Fayol est également devenue la directrice du musée de la race bovine de Goural. Cette institution familiale organise chaque année le Festival des traditions et économies pastorales. Ce festival est l’occasion pour la communauté de célébrer son héritage au travers des tenues traditionnelles, des plats et grâce à des débats et des rencontres. « Des Maures, des Wolofs, des Sénégalais et des Maliens y participent, et ça me rend fière. »

De nouveaux concepts

Malgré le succès de ses publication en la Mauritanie, mais aussi au Sénégal et au Mali, Fayol reste consciente des défis à relever. Elle s’est volontairement retirée des réseaux pendant plusieurs mois pour se recentrer et réfléchir à de nouveaux concepts. « Je veux innover, proposer des idées plus éducatives et ludiques. »
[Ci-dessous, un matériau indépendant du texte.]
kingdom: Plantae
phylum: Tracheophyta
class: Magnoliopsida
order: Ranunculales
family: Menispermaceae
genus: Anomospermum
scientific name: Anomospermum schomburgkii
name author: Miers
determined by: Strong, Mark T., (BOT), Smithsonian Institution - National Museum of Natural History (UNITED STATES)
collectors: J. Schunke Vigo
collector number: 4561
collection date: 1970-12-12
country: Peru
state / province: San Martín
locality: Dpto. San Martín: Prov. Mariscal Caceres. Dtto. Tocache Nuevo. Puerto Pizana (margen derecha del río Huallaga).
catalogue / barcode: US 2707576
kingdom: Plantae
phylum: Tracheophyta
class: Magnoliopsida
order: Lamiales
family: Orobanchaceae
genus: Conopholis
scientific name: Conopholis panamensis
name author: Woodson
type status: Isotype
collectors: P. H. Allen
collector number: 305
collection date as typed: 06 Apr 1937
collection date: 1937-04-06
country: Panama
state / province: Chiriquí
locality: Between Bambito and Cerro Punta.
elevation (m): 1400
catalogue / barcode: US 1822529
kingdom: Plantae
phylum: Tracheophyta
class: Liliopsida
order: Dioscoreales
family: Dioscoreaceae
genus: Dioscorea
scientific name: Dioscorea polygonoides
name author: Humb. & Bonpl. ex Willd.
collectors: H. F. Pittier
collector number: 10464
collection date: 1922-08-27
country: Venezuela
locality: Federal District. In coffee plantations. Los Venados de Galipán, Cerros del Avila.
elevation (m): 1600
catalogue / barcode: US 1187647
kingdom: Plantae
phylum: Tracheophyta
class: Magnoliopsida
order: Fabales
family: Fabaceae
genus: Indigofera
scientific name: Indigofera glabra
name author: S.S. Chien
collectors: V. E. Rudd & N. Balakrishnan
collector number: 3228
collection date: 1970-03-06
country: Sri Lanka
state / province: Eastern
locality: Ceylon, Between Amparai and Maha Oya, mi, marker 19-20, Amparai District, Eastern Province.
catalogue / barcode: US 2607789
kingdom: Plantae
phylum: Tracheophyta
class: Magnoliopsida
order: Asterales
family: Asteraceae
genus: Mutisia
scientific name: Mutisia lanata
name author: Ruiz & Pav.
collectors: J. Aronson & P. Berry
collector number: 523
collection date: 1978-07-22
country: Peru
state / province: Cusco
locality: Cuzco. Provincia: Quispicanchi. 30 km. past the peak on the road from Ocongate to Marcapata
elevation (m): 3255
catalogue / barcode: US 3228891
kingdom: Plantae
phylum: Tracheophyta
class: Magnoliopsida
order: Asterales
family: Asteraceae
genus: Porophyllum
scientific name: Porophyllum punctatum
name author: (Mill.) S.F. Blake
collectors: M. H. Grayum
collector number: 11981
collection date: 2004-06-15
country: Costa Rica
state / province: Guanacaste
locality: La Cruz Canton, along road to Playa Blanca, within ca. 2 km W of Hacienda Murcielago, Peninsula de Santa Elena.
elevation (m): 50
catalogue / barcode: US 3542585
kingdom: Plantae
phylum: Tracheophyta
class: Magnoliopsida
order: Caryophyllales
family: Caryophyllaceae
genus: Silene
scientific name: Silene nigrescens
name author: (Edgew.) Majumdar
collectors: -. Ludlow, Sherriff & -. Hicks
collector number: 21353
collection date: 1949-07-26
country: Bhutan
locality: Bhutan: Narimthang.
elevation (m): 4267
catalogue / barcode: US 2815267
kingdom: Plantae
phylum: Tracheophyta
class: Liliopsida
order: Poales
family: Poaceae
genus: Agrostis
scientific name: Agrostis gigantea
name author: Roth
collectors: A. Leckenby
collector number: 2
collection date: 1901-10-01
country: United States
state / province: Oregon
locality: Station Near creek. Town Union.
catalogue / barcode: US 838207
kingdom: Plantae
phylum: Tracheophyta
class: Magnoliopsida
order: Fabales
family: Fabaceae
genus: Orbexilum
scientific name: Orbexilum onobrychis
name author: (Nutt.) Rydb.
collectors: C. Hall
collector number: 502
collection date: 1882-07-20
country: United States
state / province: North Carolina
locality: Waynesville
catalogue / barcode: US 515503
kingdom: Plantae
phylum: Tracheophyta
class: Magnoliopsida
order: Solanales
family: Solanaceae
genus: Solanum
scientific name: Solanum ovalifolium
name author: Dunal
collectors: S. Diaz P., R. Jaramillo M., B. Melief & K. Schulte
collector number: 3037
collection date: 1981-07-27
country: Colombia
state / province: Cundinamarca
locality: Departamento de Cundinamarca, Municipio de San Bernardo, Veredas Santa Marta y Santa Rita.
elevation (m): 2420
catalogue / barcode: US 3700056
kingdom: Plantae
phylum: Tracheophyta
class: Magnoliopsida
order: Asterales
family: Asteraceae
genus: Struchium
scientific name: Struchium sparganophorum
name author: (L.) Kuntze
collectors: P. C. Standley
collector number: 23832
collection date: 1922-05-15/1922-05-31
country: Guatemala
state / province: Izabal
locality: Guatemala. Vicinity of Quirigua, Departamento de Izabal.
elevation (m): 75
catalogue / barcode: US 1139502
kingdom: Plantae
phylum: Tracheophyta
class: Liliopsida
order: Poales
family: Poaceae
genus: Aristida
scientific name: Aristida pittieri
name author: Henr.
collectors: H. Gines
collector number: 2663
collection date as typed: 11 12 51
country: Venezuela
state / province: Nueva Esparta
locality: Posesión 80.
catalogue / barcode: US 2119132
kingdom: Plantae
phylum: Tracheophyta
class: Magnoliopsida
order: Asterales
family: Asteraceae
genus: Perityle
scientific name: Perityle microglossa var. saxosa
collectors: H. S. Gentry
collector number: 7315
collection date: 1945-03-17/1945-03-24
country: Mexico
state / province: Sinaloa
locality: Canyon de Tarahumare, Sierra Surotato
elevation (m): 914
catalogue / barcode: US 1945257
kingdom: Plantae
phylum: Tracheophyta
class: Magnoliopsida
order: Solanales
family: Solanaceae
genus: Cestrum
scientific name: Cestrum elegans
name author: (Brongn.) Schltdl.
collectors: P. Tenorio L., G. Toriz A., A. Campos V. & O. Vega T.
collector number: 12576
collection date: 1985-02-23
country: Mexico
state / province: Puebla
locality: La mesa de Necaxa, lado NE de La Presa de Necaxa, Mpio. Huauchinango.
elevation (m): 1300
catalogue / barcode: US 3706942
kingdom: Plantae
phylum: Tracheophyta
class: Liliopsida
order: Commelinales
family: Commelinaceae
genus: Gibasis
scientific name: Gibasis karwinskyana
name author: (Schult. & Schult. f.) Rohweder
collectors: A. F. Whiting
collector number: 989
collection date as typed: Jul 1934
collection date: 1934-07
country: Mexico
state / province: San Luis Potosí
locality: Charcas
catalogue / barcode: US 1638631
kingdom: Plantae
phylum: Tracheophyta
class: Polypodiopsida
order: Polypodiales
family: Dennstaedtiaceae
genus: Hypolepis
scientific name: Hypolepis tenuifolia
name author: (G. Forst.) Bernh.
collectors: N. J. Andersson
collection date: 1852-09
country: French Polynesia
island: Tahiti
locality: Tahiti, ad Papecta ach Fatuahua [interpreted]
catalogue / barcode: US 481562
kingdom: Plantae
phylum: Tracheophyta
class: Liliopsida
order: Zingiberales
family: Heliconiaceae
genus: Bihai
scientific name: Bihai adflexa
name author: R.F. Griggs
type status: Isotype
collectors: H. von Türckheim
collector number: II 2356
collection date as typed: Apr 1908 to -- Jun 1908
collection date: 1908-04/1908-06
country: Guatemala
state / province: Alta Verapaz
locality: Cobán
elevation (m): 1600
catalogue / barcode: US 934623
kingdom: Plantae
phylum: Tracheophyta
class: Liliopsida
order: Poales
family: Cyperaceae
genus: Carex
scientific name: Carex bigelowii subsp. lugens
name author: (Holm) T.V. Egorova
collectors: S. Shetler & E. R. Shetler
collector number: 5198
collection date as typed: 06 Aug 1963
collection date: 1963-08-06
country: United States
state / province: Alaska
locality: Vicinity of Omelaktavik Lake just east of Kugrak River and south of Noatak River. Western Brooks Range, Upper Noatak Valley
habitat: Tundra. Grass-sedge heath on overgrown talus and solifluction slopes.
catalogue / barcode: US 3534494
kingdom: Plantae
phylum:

Ses projets d’émissions en ligne pour faire découvrir la Mauritanie, notamment les villages et leurs sages, font de Fayol Amoudouba une ambassadrice de la culture peul et de son apparat. « On l’identifie facilement grâce à deux choses : les traits de son visage qui dévoilent bien qu’elle est peul et son tengad », indique un abonné qui a souhaité la remercier lors de notre rencontre.

Le tengad est un chapeau traditionnel porté en Mauritanie. ll est généralement fabriqué en paille tressé ou en matériaux légers, adaptés au climat chaud du désert. De une forme simple et pratique, il est conçu pour protéger du soleil intense de la région saharienne. Pour Fayol, c’est un signe de reconnaissance sur les réseaux sociaux.

« Je veux raconter des histoires, découvrir et faire découvrir ce qui se passe hors des grandes villes, pour que notre patrimoine ne soit jamais oublié. » Fayol Amoudouba incarne une jeunesse mauritanienne fière de ses origines et déterminée à bâtir des ponts entre les générations et les cultures. À travers son engagement, elle prouve qu’avec un téléphone et de la passion, il est possible d’écrire de nouvelles histoires.